Contemporary nationwide patterns of self-reported prostate-specific antigen screening in US veterans.

Pucheril, D., Sammon, J.D., Sood, A., Abdollah, F., Choueiri, T.K., Meyer, C., … & Trinh, Q-D., (2015). Contemporary nationwide patterns of self-reported prostate-specific antigen screening in US veterans. Urologic Oncology, 33, 503.e7–503.e15.

Introduction and objectives:The quality of medical care to US veterans, as provided by the Veterans Health Administration, has recently been subjected to heightened scrutiny. We sought to report prostate-specific antigen screening (PSAS) in a contemporary cohort of veteran men (VM) vs. nonveteran men (NVM). We hypothesize that VM are less likely to receive age-appropriate PSAS compared with NVM. 

Materials and methods: We identified VM and NVM aged 55 to 69 years without history of prostate cancer who underwent PSA testing in the year preceding that of the 2012 Behavioral Risk Factor and Surveillance System survey. The prevalence of PSAS among VM and NVM was determined in aggregate and on a state-by-state basis. Complex samples logistic regression models calculated the odds of PSAS based on veteran status, adjusted for patient/demographic characteristics. 

Results: In all, 56,962 responses were collected, yielding a weighted estimate of 23.7 million men, of which 30.5% were VM. Overall, 45.2% (CI: 43.9%–46.5%) of VM reported PSAS compared with only 37.5% (CI: 36.5%–38.5%) of NVM. VM were more likely to have health insurance (92.0%; CI: 91.3%–92.8% vs. 86.2%; CI: 85.4%–87.0%) and a regular health care provider (89.0%; CI: 88.2%–89.8% vs. 85.9%; CI: 85.1%–86.6%) compared with NVM. Unadjusted prevalence of PSAS varied widely across the United States for VM and NVM. In multivariable analyses, VM had higher odds for PSAS (odds ratio =1.10, CI: 1.02%–1.18%). 

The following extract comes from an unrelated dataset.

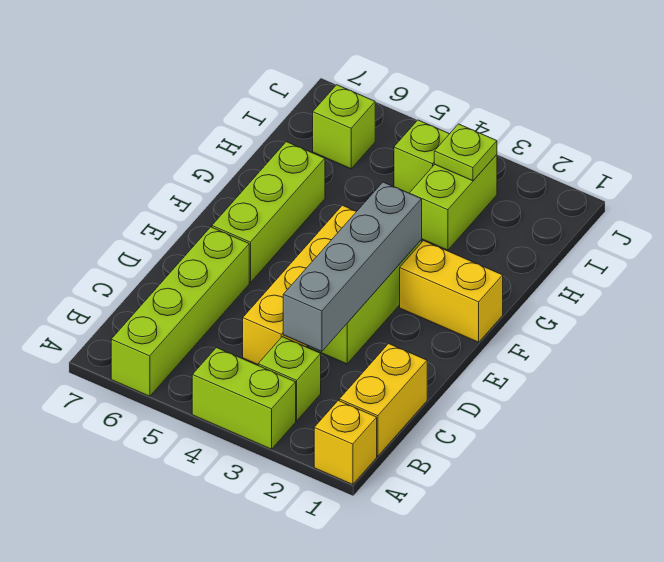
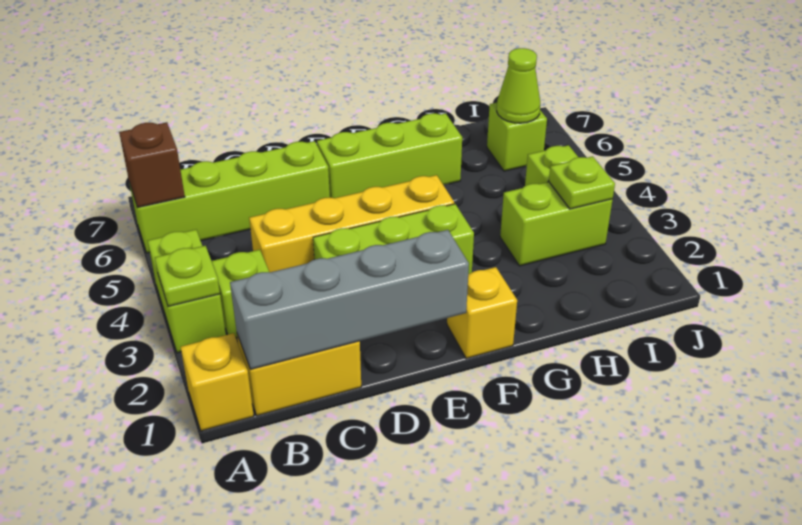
none -> lime 1x1 plate [155,246,220,306]
none -> brown 1x1 brick [119,122,185,207]
grey 1x4 brick [283,182,422,351] -> grey 1x4 brick moved to [230,230,469,369]
yellow 1x2 brick [400,241,503,342] -> yellow 1x1 brick [447,267,517,359]
none -> lime 1x1 cone [497,48,540,123]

Conclusions: Contrary to our initial hypothesis, our findings suggest a continued pattern of greater preventive health services use by veterans. VM were more likely to undergo PSAS than NVM. This is, in part, attributable to better access to primary care and health insurance. Nonetheless, heterogeneity in screening practices remained largely dependent on geography.